# Sibelius 6.2 and Sierra



## MarcusMaximus (May 21, 2017)

I run Sib. 6.2 on Yosemite and it works perfectly. I'm thinking of upgrading to Sierra because I want to get the latest version of Logic but I'd rather not upgrade Sibelius at this point in time. I know that 6.2 is not officially supported on Sierra but is anyone running it successfully? Any particular problems I might encounter?


----------



## Dave Connor (May 21, 2017)

Having the same question, I did see that 6.2 is working apparently in Sierra. I think there may have been a font issue for some that they were able to solve.


----------



## MarcusMaximus (May 21, 2017)

Dave Connor said:


> Having the same question, I did see that 6.2 is working apparently in Sierra. I think there may have been a font issue for some that they were able to solve.



Thanks Dave. Good to hear. I wasn't able to track down anyone's experience of this but I'll have another look.


----------



## Dave Connor (May 21, 2017)

I definitely saw that combination posted as working on the Sibelius site Marcus. No doubt you know you have to dig around to find specific answers there. Let us know if you are able to confirm or find anything otherwise. (You may be like me in not loving the interface change after 6.)


----------



## Ashley Kampta (May 21, 2017)

I'm using Sibelius 6.2 daily on Sierra with only very minor issues with the mouse, specifically that mouse clicks don't register sometimes. It's very hit or miss, but the program is still usable if you don't mind occasionally having to mess around with tapping the Escape key a few times, or quickly pressing play and then stop to wake up the mouse again. It's probably a side-effect of old program and new tech. Definitely not a dealbreaker though, in my experience. I'm still happy with the way Sibelius 6.2 handles, even though it's showing its age a bit.


----------



## MarcusMaximus (May 22, 2017)

Ashley Kampta said:


> I'm using Sibelius 6.2 daily on Sierra with only very minor issues with the mouse, specifically that mouse clicks don't register sometimes. It's very hit or miss, but the program is still usable if you don't mind occasionally having to mess around with tapping the Escape key a few times, or quickly pressing play and then stop to wake up the mouse again. It's probably a side-effect of old program and new tech. Definitely not a dealbreaker though, in my experience. I'm still happy with the way Sibelius 6.2 handles, even though it's showing its age a bit.

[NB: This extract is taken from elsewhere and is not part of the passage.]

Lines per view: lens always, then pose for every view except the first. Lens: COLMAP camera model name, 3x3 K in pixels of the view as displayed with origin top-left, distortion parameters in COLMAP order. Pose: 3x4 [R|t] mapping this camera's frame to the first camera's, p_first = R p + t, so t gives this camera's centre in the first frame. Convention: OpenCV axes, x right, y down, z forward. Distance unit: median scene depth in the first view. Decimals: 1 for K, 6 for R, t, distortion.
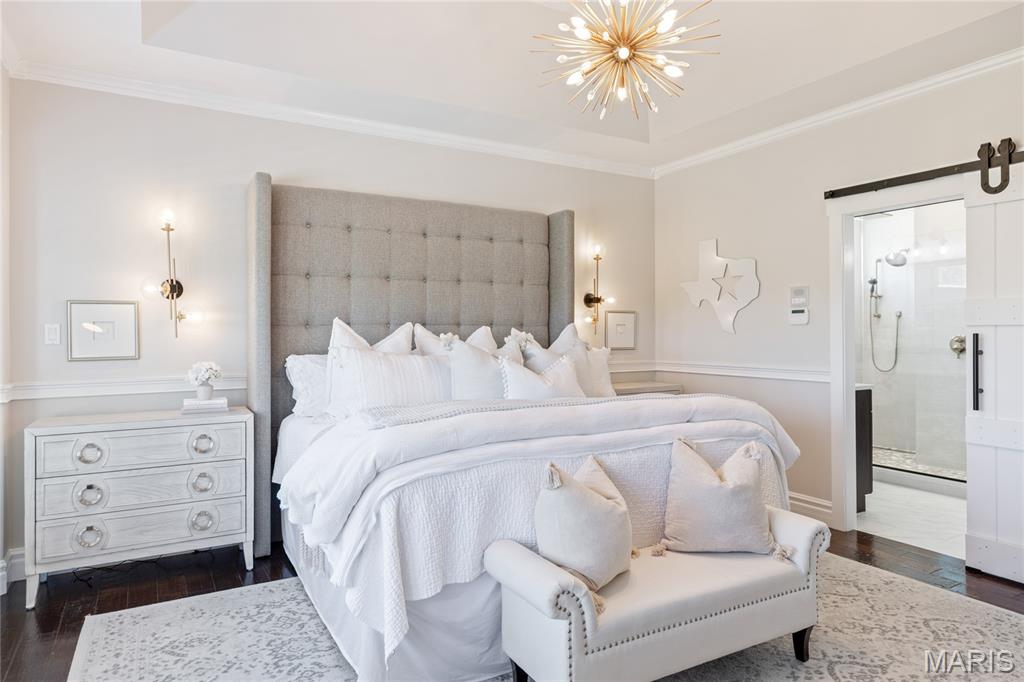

That's great news. Thanks for letting me know you're able to use it ok, although the presence of that sort of 'side-effect' does suggest some incompatibility as you say. I suppose it might be the luck of the draw as to how the two interact on any one system. However your post is definitely very encouraging.



Dave Connor said:


> I definitely saw that combination posted as working on the Sibelius site Marcus. No doubt you know you have to dig around to find specific answers there. Let us know if you are able to confirm or find anything otherwise. (You may be like me in not loving the interface change after 6.)



It's more I'm used to working with 6.2 and it does everything I need it to do so I have no reason to upgrade it. And then have to deal with yet another learning curve to get used to it! I have certainly also read about some people not liking the newer interface so I'm happy to stay with the 'devil I know' for now, once it continues working reliably enough that is.

Thanks again guys!

Mark


----------